“To be honest, being a player myself, I believe at the age of 19 it is practically impossible to impose yourself over 35-year-old experienced players. So, I think the right path is to carry on coaching youth and concentrating on their development.”
It is not a dilemma that many coaches face, but then Jay Clarke is not your ordinary coach. At the age of 19, he believes he will become the youngest person in history to obtain a UEFA Pro Licence qualification, the highest coaching qualification possible in Europe, when he completes the course this summer.
Not even 20 until June, Clarke left London with his family at the age of three and has been living in Spain ever since.

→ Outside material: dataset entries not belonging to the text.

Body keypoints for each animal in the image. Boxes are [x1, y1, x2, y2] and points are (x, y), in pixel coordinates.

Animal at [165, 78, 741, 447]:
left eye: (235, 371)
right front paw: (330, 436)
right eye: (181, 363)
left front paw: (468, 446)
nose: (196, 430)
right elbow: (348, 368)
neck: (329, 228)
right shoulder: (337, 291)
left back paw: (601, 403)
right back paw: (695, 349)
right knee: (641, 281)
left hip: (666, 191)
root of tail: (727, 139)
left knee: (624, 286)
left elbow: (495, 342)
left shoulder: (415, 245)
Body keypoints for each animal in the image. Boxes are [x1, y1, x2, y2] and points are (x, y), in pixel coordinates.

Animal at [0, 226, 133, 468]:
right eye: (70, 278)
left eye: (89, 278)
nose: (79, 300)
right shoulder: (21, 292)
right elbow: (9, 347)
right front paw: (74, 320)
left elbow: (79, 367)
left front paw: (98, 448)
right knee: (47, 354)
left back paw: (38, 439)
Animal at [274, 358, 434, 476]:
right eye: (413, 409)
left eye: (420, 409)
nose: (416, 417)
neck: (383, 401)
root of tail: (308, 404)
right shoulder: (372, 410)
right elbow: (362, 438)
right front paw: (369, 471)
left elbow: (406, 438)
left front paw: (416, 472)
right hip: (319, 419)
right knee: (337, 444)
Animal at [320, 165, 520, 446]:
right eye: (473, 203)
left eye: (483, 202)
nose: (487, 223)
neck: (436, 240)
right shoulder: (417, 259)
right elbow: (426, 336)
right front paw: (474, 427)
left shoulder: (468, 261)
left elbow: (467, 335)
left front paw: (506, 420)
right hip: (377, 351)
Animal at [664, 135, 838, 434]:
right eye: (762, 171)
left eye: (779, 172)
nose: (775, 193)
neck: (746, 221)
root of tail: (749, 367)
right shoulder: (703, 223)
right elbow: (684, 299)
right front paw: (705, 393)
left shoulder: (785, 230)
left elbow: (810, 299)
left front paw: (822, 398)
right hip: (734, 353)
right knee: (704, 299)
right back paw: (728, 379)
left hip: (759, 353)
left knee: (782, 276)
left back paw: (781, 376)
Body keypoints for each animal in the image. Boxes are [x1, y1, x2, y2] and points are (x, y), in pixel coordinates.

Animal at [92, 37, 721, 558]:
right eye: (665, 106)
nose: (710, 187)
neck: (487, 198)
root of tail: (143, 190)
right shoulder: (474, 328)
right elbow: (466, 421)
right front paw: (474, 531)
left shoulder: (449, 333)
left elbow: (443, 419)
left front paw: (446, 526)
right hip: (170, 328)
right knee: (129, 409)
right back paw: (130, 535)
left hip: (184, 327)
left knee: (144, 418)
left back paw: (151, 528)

He scored goals for fun for various clubs at youth level growing up, and at the age of 16, his family moved to the city of Granada to improve his chances of making it professional.

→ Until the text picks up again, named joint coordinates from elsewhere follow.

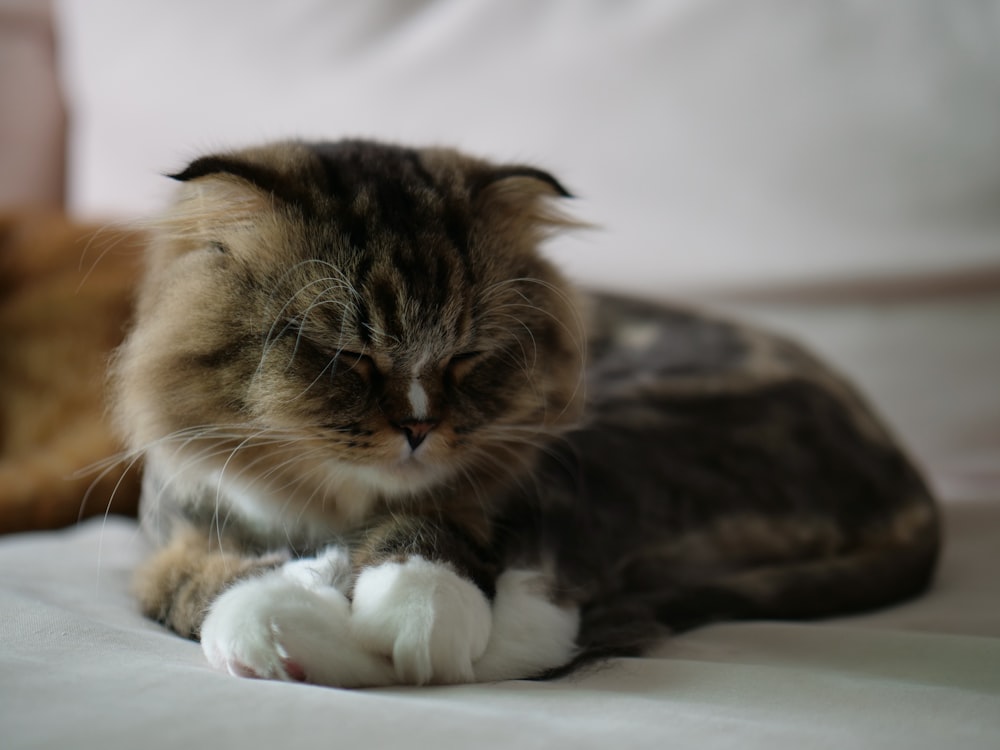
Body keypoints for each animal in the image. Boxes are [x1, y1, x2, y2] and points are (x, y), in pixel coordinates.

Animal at [121, 140, 940, 688]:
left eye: (466, 356)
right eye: (346, 356)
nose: (418, 428)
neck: (336, 512)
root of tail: (915, 489)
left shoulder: (492, 485)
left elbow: (444, 541)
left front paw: (411, 618)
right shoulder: (174, 521)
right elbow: (194, 582)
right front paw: (281, 617)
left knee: (553, 615)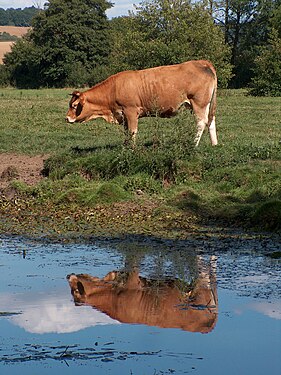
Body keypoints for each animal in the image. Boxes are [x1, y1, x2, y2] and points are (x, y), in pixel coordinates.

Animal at [65, 59, 217, 146]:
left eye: (74, 106)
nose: (66, 118)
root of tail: (202, 62)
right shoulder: (123, 115)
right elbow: (126, 133)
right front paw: (125, 146)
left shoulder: (131, 111)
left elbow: (132, 131)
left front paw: (132, 149)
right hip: (204, 104)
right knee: (211, 121)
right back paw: (214, 144)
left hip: (198, 103)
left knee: (201, 123)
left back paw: (193, 144)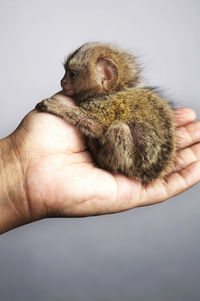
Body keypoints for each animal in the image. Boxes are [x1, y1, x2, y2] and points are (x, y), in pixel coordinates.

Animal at [36, 42, 175, 183]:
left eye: (72, 74)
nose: (62, 82)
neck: (111, 91)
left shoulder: (104, 104)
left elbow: (97, 126)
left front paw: (57, 107)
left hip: (131, 159)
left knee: (118, 127)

But it was also at this time when, inspired by his father, his mind had started turning to coaching and he took his UEFA B licence.

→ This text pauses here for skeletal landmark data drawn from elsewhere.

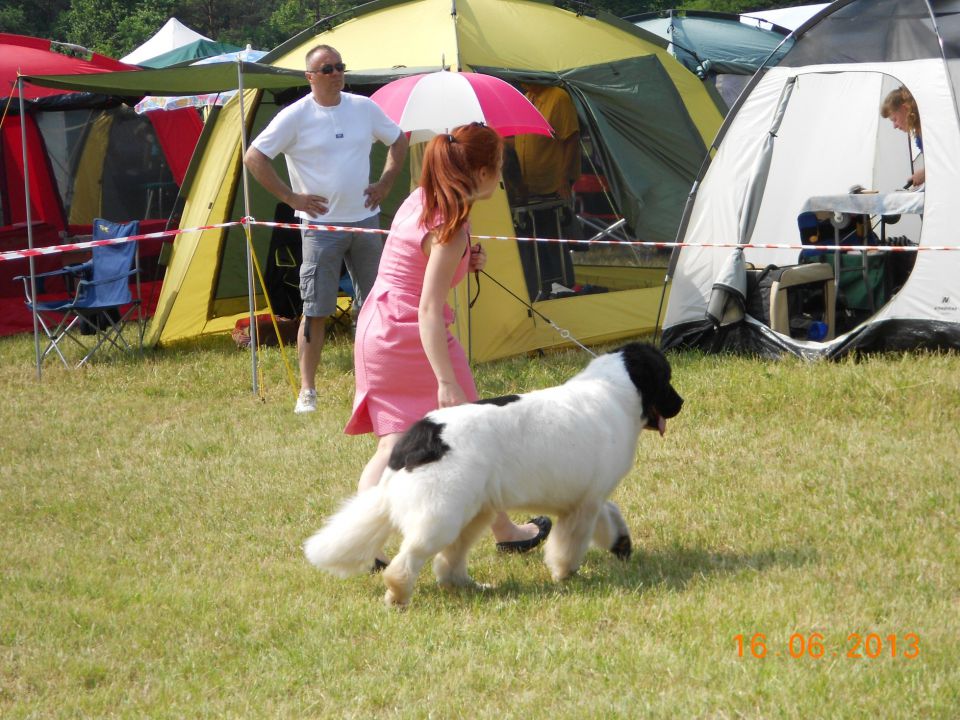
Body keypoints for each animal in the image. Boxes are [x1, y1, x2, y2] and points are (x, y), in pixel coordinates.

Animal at [304, 344, 688, 608]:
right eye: (666, 378)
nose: (681, 403)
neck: (618, 391)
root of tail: (419, 437)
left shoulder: (589, 497)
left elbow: (611, 516)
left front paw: (621, 544)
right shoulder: (583, 505)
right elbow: (571, 542)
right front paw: (565, 573)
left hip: (475, 511)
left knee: (449, 559)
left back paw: (467, 586)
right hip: (441, 514)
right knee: (410, 558)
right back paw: (398, 596)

“It all started with my father really,” Clarke says. “He used to play when he was younger in the reserves of pro teams like Chelsea, Tottenham and Charlton Athletic.
“Then when I was growing up, he coached my town’s team at age group level I was in and we won so many trophies that he was very admired.
“It was great learning from him – the way he got the best out of players and also out of me – so I guess he was my idol in that sense.”
Clarke was told at a young age that the Pro Licence could take up to five years to complete, but by the age of 17 he had already obtained his UEFA B and A licences. He will have completed the set in four years.
“It is very serious here in Spain,” he says. “You undertake a wide range of subjects from tactics to psychology. Coaching certainly isn’t just picking an 11, putting cones down and setting drills. It’s much more than that and that’s why these licences exist.”
In 2017, Clarke signed for Spanish third-tier side Peña Deportiva, joining their under-19 side as a forward, but it was here that he got his first chance to put his practice into action.
Required to undertake a six-month coaching placement to complete his Pro Licence, Clarke was initially tasked with looking after the under-sixes before being invited to join the first-team coaching staff by manager Dani Mori.
There is certainly a big difference in the way coaches are developed in England and Spain. In Spain, the courses cost a lot less, €1,200 compared to £2,965 in England, but around 750 hours of coaching need to be completed, three times the amount required in England.
As a result, there over 2,000 Pro Licence holders in Spain compared to a few hundred in England – and all of them have benefitted from more time to hone their skills. Clarke had to study six hours a day, two times a week and also had to complete some additional work online, as well as his coaching at Peña Deportiva.
“Most of the teachers are ex-coaches or ex-players,” Clarke says. “You can tell how prepared they are by the way they speak, they transmit their experiences to you very well, and you learn from them. Many of them are also professors.”
Putting practice into action
Clarke may only be 19, but he is already hugely confident in his methods as a coach.
“I don’t believe you have to be older to be a coach, you just have to know you’re prepared and by starting so young, I think that (being prepared) will be very soon for me,” he says.
“I always search for the progression of these young talents through good methodology and constant positive feedback to my players, trying to avoid negative comments that drain the confidence down of these players who need to shine.
“My training methods are set out to create problems for my players to resolve in these exercises so they can find their own route to the solution by making mistakes and me guiding them to the right decisions at the right moment as that’ll be like how they are going to find themselves in the matches.
“I believe this is the right path. This was shown to me by a great professor of mine that now works at Granada CF.
“With an older group of players, I think it’s intelligent to adapt your style of play to the players you have available. That’s one of my targets as a coach in the next years to perfect different styles of play and being able to transmit them to the players.”
Plans for the future
Clarke still maintains an interest in playing himself and has turned out for Alhaurín de la Torre and Guadix in the Spanish fourth tier this season, but his main aims for the future surround coaching – and he’s certainly not restricting himself to Spain.
“I believe coaching has got a major future for me,” he says. “Right now, my objective is to go and coach in many other countries to gain experience, learn from new cultures and move around the world doing what I love.
“One of my dreams would be to coach and play in the UK, it is where I was born at the end of the day, so I’m constantly trying to move back and coach in a pro setup and maybe play in the National League or something like that.
“I would also love to move far away and experience countries like China, Thailand, India, Japan, but I also want to approach the US, where soccer, as they say, is growing enormously. I want to be a part of that.”
Clarke is clearly full of hopes and ambitions, some of which may not come true, but having achieved what he has done already, frankly, who can blame him?